In the ROC analysis, the OSDI score (or the 12 OSDI questions?) had the highest discriminatory power in distinguishing the control group from the patient group, outshining any blepharitis-specific additional questions. This may be attributed to the fact that most of the controls in the main phase of the study did not suffer from DED, so that the blepharitis-specific additional questions could not show any difference. Future studies could attempt to include a group of patients with DED and without blepharitis to test the discriminatory power of the blepharitis-specific additional questions. The findings might be impacted by age and sex disparities between the patients and healthy controls, as old age and female sex are risk factors linked to DED.

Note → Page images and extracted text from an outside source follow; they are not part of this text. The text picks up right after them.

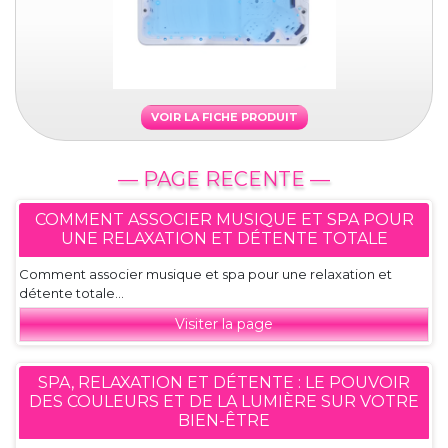
VOIR LA FICHE PRODUIT
— PAGE RECENTE —
COMMENT ASSOCIER MUSIQUE ET SPA POUR
UNE RELAXATION ET DÉTENTE TOTALE
Comment associer musique et spa pour une relaxation et
détente totale...
Visiter la page
SPA, RELAXATION ET DÉTENTE : LE POUVOIR
DES COULEURS ET DE LA LUMIÈRE SUR VOTRE
BIEN-ÊTRE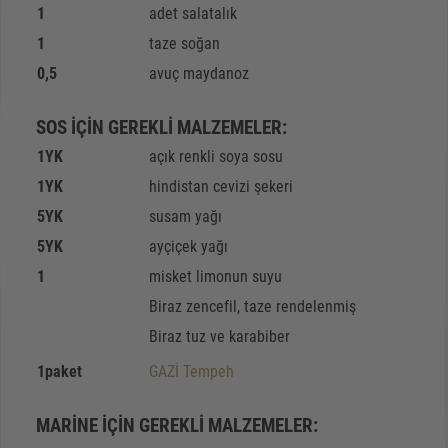
1
adet salatalık
1
taze soğan
0,5
avuç maydanoz
SOS IÇIN GEREKLI MALZEMELER:
1
YK
açık renkli soya sosu
1
YK
hindistan cevizi şekeri
5
YK
susam yağı
5
YK
ayçiçek yağı
1
misket limonun suyu
Biraz zencefil, taze rendelenmiş
Biraz tuz ve karabiber
1
paket
GAZİ Tempeh
MARINE IÇIN GEREKLI MALZEMELER: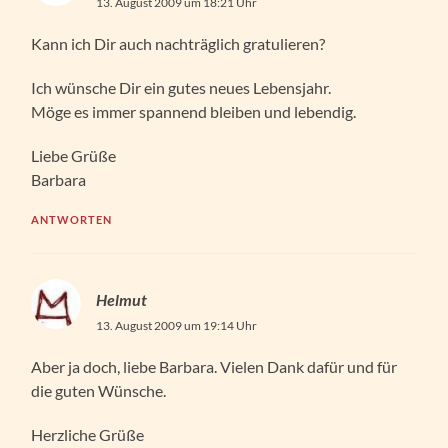
13. August 2009 um 18:21 Uhr
Kann ich Dir auch nachträglich gratulieren?
Ich wünsche Dir ein gutes neues Lebensjahr.
Möge es immer spannend bleiben und lebendig.
Liebe Grüße
Barbara
ANTWORTEN
Helmut
13. August 2009 um 19:14 Uhr
Aber ja doch, liebe Barbara. Vielen Dank dafür und für
die guten Wünsche.
Herzliche Grüße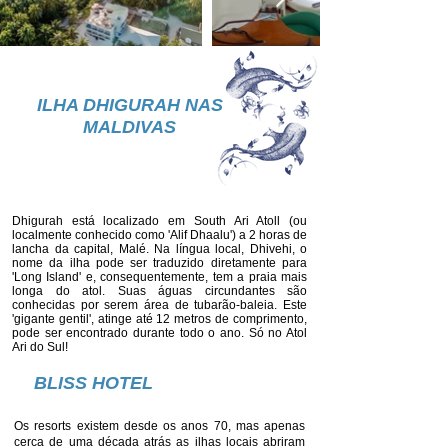
ILHA DHIGURAH NAS
MALDIVAS
Dhigurah está localizado em South Ari Atoll (ou
localmente conhecido como 'Alif Dhaalu') a 2 horas de
lancha da capital, Malé. Na língua local, Dhivehi, o
nome da ilha pode ser traduzido diretamente para
'Long Island' e, consequentemente, tem a praia mais
longa do atol. Suas águas circundantes são
conhecidas por serem área de tubarão-baleia. Este
'gigante gentil', atinge até 12 metros de comprimento,
pode ser encontrado durante todo o ano. Só no Atol
Ari do Sul!
BLISS HOTEL
Os resorts existem desde os anos 70, mas apenas
cerca de uma década atrás as ilhas locais abriram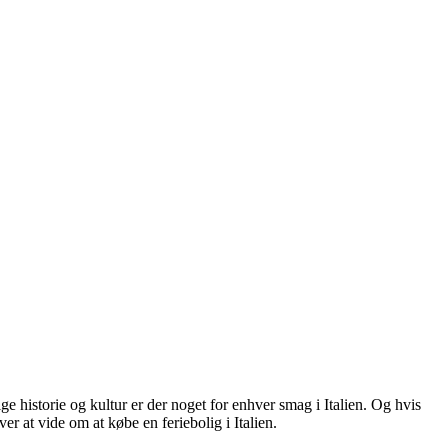
ige historie og kultur er der noget for enhver smag i Italien. Og hvis
er at vide om at købe en feriebolig i Italien.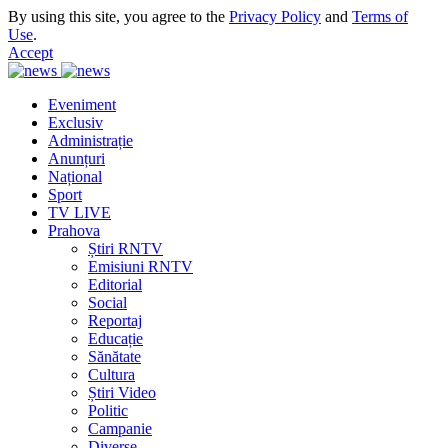
By using this site, you agree to the
Privacy Policy
and
Terms of
Use
.
Accept
Eveniment
Exclusiv
Administrație
Anunțuri
Național
Sport
TV LIVE
Prahova
Știri RNTV
Emisiuni RNTV
Editorial
Social
Reportaj
Educație
Sănătate
Cultura
Știri Video
Politic
Campanie
Diverse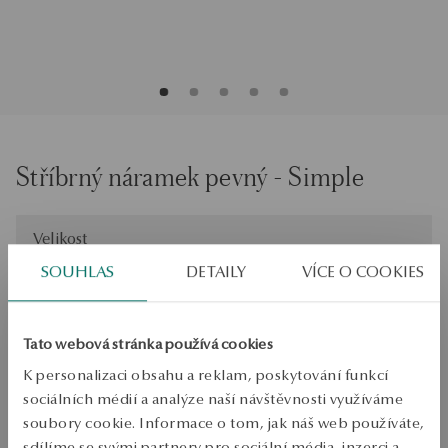
Stříbrný náramek pevný - Simple
Velikost
Velikost
19
SOUHLAS
DETAILY
VÍCE O COOKIES
Zkontrolujte si velikost
PŘIDAT DO KOŠÍKU
Tato webová stránka používá cookies
K personalizaci obsahu a reklam, poskytování funkcí
Ověřte si dostupnost na prodejně
sociálních médií a analýze naší návštěvnosti využíváme
soubory cookie. Informace o tom, jak náš web používáte,
Odeslání:
1
pracovní dny
sdílíme se svými partnery pro sociální média, inzerci a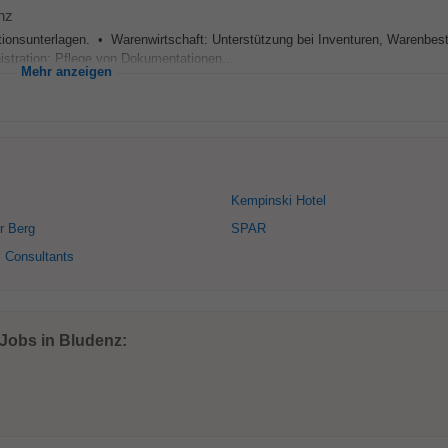
nz
ionsunterlagen. • Warenwirtschaft: Unterstützung bei Inventuren, Warenbest
stration: Pflege von Dokumentationen...
Mehr anzeigen
Kempinski Hotel
r Berg
SPAR
 Consultants
 Jobs in Bludenz: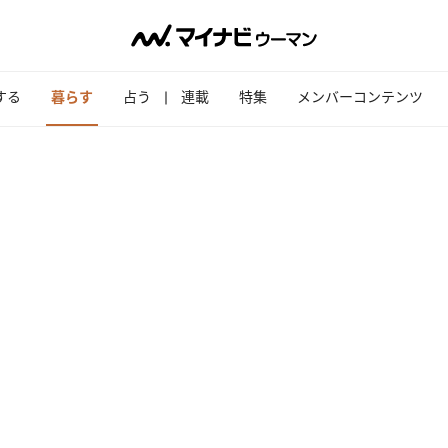
する
暮らす
占う
連載
特集
メンバーコンテンツ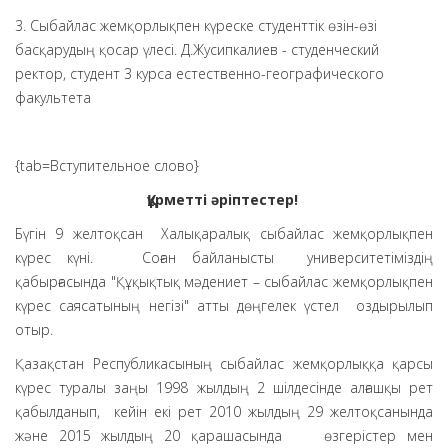
3. Сыбайлас жемқорлықпен күреске студенттік өзін-өзі
басқарудың қосар үлесі. Д.Жусипкалиев - студенческий
ректор, студент 3 курса естественно-географического
факультета
{tab=Вступительное слово}
Құрметті әріптестер!
Бүгін 9 желтоқсан Халықаралық сыбайлас жемқорлықпен
күрес күні. Соған байланысты университетіміздің
қабырғасында "Құқықтық мәдениет – сыбайлас жемқорлықпен
күрес саясатының негізі" атты дөңгелек үстел оздырылып
отыр.
Қазақстан Республикасының сыбайлас жемқорлыққа қарсы
күрес туралы заңы 1998 жылдың 2 шiлдесінде алғашқы рет
қабылданып, кейін екі рет 2010 жылдың 29 желтоқсанында
және 2015 жылдың 20 қарашасында өзгерістер мен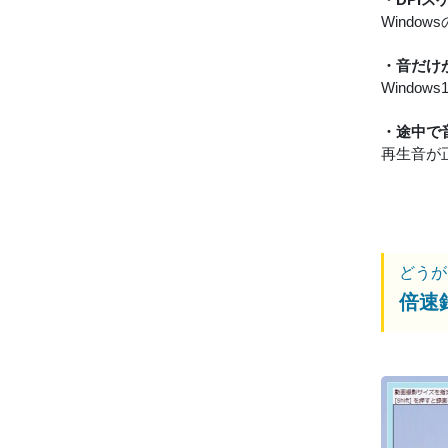
Wind
・音だけ
Windo
・途中で
再生音が
どうが
倍速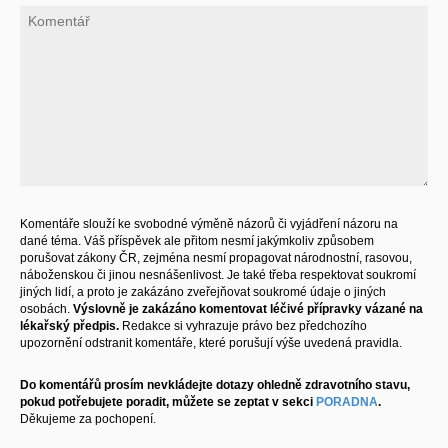
Komentáře slouží ke svobodné výměně názorů či vyjádření názoru na
dané téma. Váš příspěvek ale přitom nesmí jakýmkoliv způsobem
porušovat zákony ČR, zejména nesmí propagovat národnostní, rasovou,
náboženskou či jinou nesnášenlivost. Je také třeba respektovat soukromí
jiných lidí, a proto je zakázáno zveřejňovat soukromé údaje o jiných
osobách.
Výslovně je zakázáno komentovat léčivé přípravky vázané na
lékařský předpis.
Redakce si vyhrazuje právo bez předchozího
upozornění odstranit komentáře, které porušují výše uvedená pravidla.
Do komentářů prosím nevkládejte dotazy ohledně zdravotního stavu,
pokud potřebujete poradit, můžete se zeptat v sekci
PORADNA
.
Děkujeme za pochopení.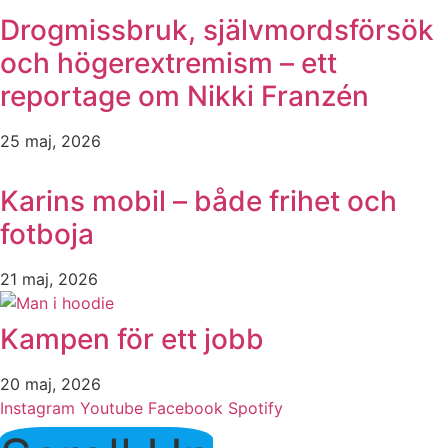
Drogmissbruk, självmordsförsök
och högerextremism – ett
reportage om Nikki Franzén
25 maj, 2026
Karins mobil – både frihet och
fotboja
21 maj, 2026
Kampen för ett jobb
20 maj, 2026
Instagram
Youtube
Facebook
Spotify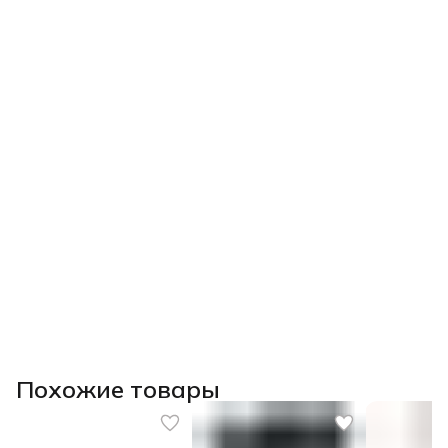
Похожие товары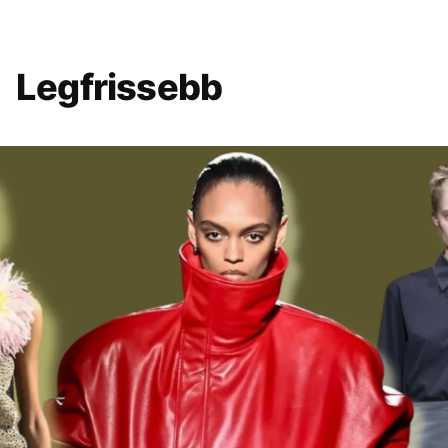
Legfrissebb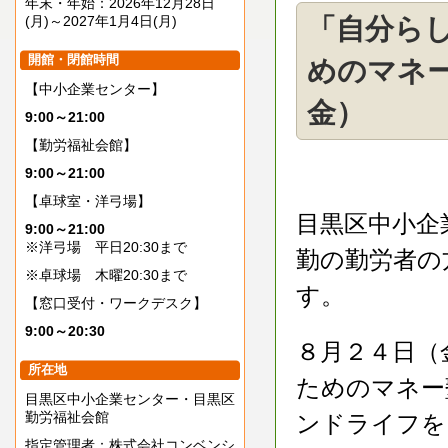
年末・年始：2026年12月28日
(月)～2027年1月4日(月)
「自分ら
開館・閉館時間
めのマネー
【中小企業センター】
金）
9:00～21:00
【勤労福祉会館】
9:00～21:00
【卓球室・洋弓場】
目黒区中小企
9:00～21:00
※洋弓場 平日20:30まで
勤の勤労者の
※卓球場 木曜20:30まで
す。
【窓口受付・ワークデスク】
9:00～20:30
８月２４日（
所在地
ためのマネー
目黒区中小企業センター・目黒区
勤労福祉会館
ンドライフを
指定管理者：株式会社コンベンシ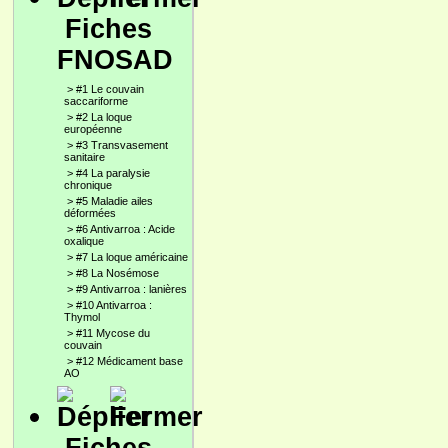
Fiches
FNOSAD
>
#1 Le couvain
saccariforme
>
#2 La loque
européenne
>
#3 Transvasement
sanitaire
>
#4 La paralysie
chronique
>
#5 Maladie ailes
déformées
>
#6 Antivarroa : Acide
oxalique
>
#7 La loque américaine
>
#8 La Nosémose
>
#9 Antivarroa : lanières
>
#10 Antivarroa :
Thymol
>
#11 Mycose du
couvain
>
#12 Médicament base
AO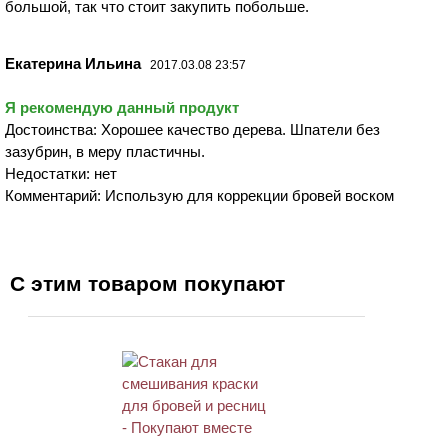
большой, так что стоит закупить побольше.
Екатерина Ильина
2017.03.08 23:57
Я рекомендую данный продукт
Достоинства: Хорошее качество дерева. Шпатели без
зазубрин, в меру пластичны.
Недостатки: нет
Комментарий: Использую для коррекции бровей воском
С этим товаром покупают
ХИТ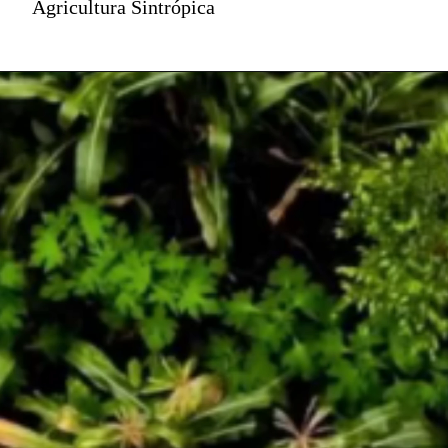
Agricultura Sintrópica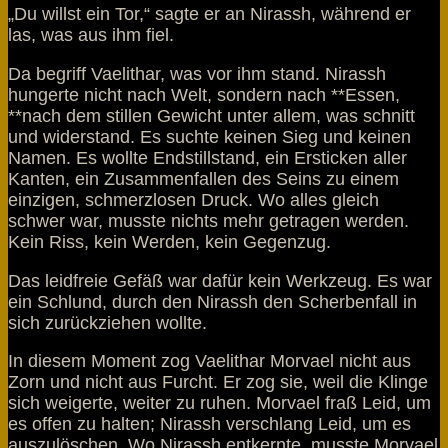
„Du willst ein Tor,“ sagte er an Nirassh, während er
las, was aus ihm fiel.
Da begriff Vaelithar, was vor ihm stand. Nirassh
hungerte nicht nach Welt, sondern nach **Essen,
**nach dem stillen Gewicht unter allem, was schnitt
und widerstand. Es suchte keinen Sieg und keinen
Namen. Es wollte Endstillstand, ein Ersticken aller
Kanten, ein Zusammenfallen des Seins zu einem
einzigen, schmerzlosen Druck. Wo alles gleich
schwer war, musste nichts mehr getragen werden.
Kein Riss, kein Werden, kein Gegenzug.
Das leidfreie Gefäß war dafür kein Werkzeug. Es war
ein Schlund, durch den Nirassh den Scherbenfall in
sich zurückziehen wollte.
In diesem Moment zog Vaelithar Morvael nicht aus
Zorn und nicht aus Furcht. Er zog sie, weil die Klinge
sich weigerte, weiter zu ruhen. Morvael fraß Leid, um
es offen zu halten; Nirassh verschlang Leid, um es
auszulöschen. Wo Nirassh entkernte, musste Morvael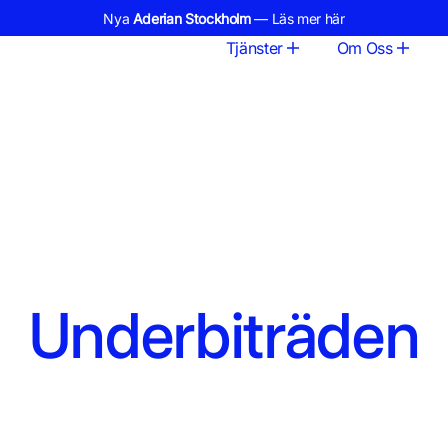
Nya
Aderian Stockholm
— Läs mer här
Tjänster
Om Oss
Underbiträden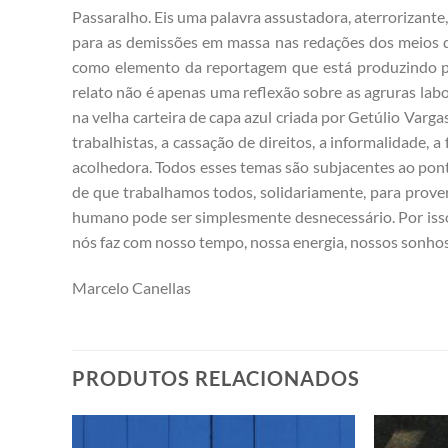
Passaralho. Eis uma palavra assustadora, aterrorizante
para as demissões em massa nas redações dos meios d
como elemento da reportagem que está produzindo para
relato não é apenas uma reflexão sobre as agruras labo
na velha carteira de capa azul criada por Getúlio Vargas
trabalhistas, a cassação de direitos, a informalidade
acolhedora. Todos esses temas são subjacentes ao pont
de que trabalhamos todos, solidariamente, para prove
humano pode ser simplesmente desnecessário. Por isso 
nós faz com nosso tempo, nossa energia, nossos sonhos
Marcelo Canellas
PRODUTOS RELACIONADOS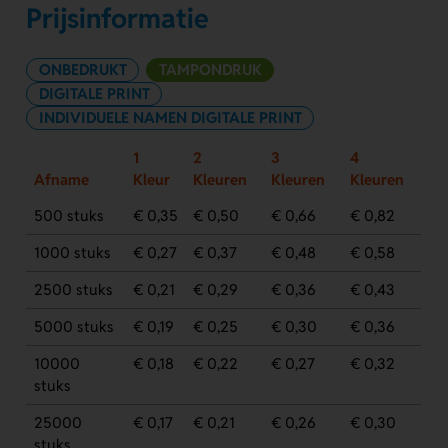
Prijsinformatie
ONBEDRUKT
TAMPONDRUK
DIGITALE PRINT
INDIVIDUELE NAMEN DIGITALE PRINT
1
2
3
4
Afname
Kleur
Kleuren
Kleuren
Kleuren
500 stuks
€ 0,35
€ 0,50
€ 0,66
€ 0,82
1000 stuks
€ 0,27
€ 0,37
€ 0,48
€ 0,58
2500 stuks
€ 0,21
€ 0,29
€ 0,36
€ 0,43
5000 stuks
€ 0,19
€ 0,25
€ 0,30
€ 0,36
10000
€ 0,18
€ 0,22
€ 0,27
€ 0,32
stuks
25000
€ 0,17
€ 0,21
€ 0,26
€ 0,30
stuks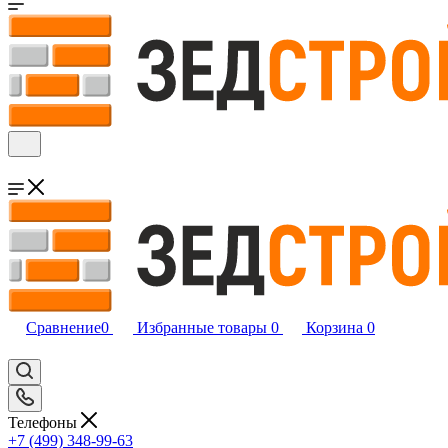
Сравнение
0
Избранные товары
0
Корзина
0
Телефоны
+7 (499) 348-99-63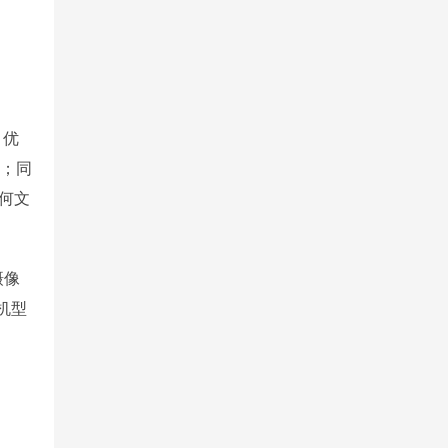
、优
；同
任何文
摄像
机型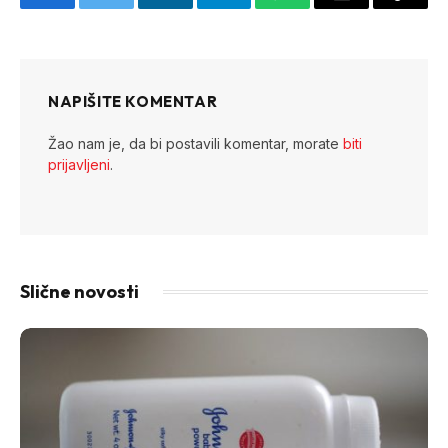
Facebook
Twitter
LinkedIn
Telegram
WhatsApp
Email
Copy
Link
NAPIŠITE KOMENTAR
Žao nam je, da bi postavili komentar, morate
biti
prijavljeni
.
Slične novosti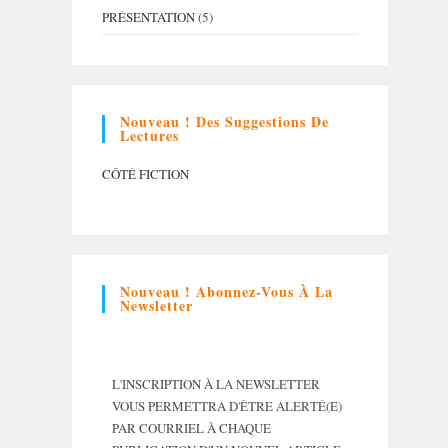
PRÉSENTATION
(5)
Nouveau ! Des Suggestions De
Lectures
CÔTÉ FICTION
Nouveau ! Abonnez-Vous À La
Newsletter
L'INSCRIPTION À LA NEWSLETTER
VOUS PERMETTRA D'ÊTRE ALERTÉ(E)
PAR COURRIEL À CHAQUE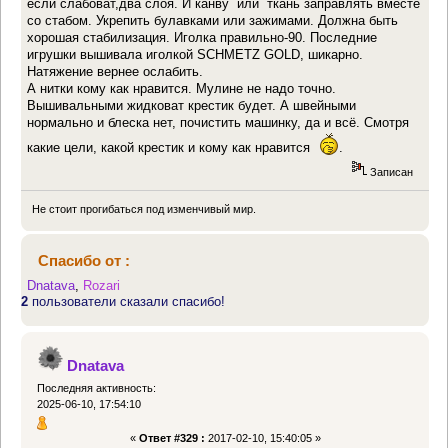
если слабоват,два слоя. И канву или ткань заправлять вместе
со стабом. Укрепить булавками или зажимами. Должна быть
хорошая стабилизация. Иголка правильно-90. Последние
игрушки вышивала иголкой SCHMETZ GOLD, шикарно.
Натяжение вернее ослабить.
А нитки кому как нравится. Мулине не надо точно.
Вышивальными жидковат крестик будет. А швейными
нормально и блеска нет, почистить машинку, да и всё. Смотря
какие цели, какой крестик и кому как нравится
.
Записан
Не стоит прогибаться под изменчивый мир.
Спасибо от :
Dnatava
,
Rozari
2
пользователи сказали спасибо!
Dnatava
Последняя активность:
2025-06-10, 17:54:10
«
Ответ #329 :
2017-02-10, 15:40:05 »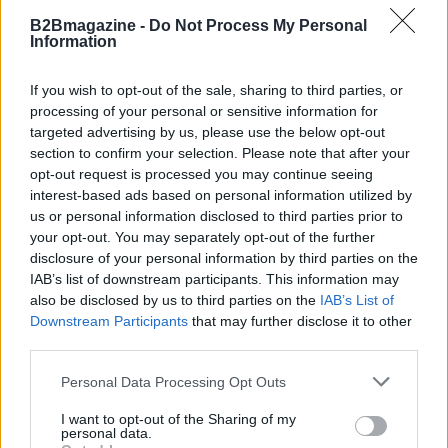
AUTORE
B2Bmagazine -
Do Not Process My Personal
Edoardo Vitali
Information
Edoardo Vitali ha coordinato la copertura
If you wish to opt-out of the sale, sharing to third parties, or
della ristrutturazione del mercato ittico di
processing of your personal or sensitive information for
Palermo, sostenendo la linea editoriale sulla
targeted advertising by us, please use the below opt-out
trasparenza fiscale. Capo redattore
section to confirm your selection. Please note that after your
economia, porta in redazione un tratto
opt-out request is processed you may continue seeing
pragmatico e un dettaglio personale:
interest-based ads based on personal information utilized by
conserva ancora taccuini degli incontri in Sala
us or personal information disclosed to third parties prior to
delle Lapidi.
your opt-out. You may separately opt-out of the further
disclosure of your personal information by third parties on the
IAB’s list of downstream participants. This information may
also be disclosed by us to third parties on the
IAB’s List of
Downstream Participants
that may further disclose it to other
third parties.
Please note that this website/app uses one or more Google
Personal Data Processing Opt Outs
services and may gather and store information including but
not limited to your visit or usage behaviour. You may click to
I want to opt-out of the Sharing of my
personal data.
grant or deny consent to Google and its third-party tags to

In conclusion, the present study exhibits significant correlations between the clinical parameters for DED and the blepharitis-specific additional questions for assessing blepharitis in DED. The question about heavy eyelids may be best suited to describe the symptoms of hyposecretory and hyperevaporative dry eye with blepharitis due to significant correlations with the OSDI score and the Schirmer test score, as well as the same cluster membership as from TBUT in cluster analysis. In addition, this study demonstrated that women with DED and blepharitis had significantly stronger subjective perceptions of gritty eyes and discomfort than men in places with low humidity.

There are limitations to this study. With a small study pool, caution must be applied, as the results might be lack of reliability due to insufficient range of responses. It is necessary to prove the specificity of the additional questions for blepharitis with quantitative measurements of meibomian gland dysfunction such as lipid layer thickness by LipiView interferometer. As fluorescein makes the tear film less stable, the measurement of TBUT may not be an accurate representation of its condition. Spearman’s correlation coefficient and internal consistency reliability, often measured using Cronbach’s alpha, should be calculated for the values with non-normal distributions.

The significant correlations between the objective parameters for dry eye disease und the questions about signs and symptoms of blepharitis reflected the close relationship between dry eye disease and blepharitis. Case–control studies, prospective cohort studies, molecular genetic analysis, and bioinformatics analysis will be required to investigate the relationship between dry eye disease and blepharitis.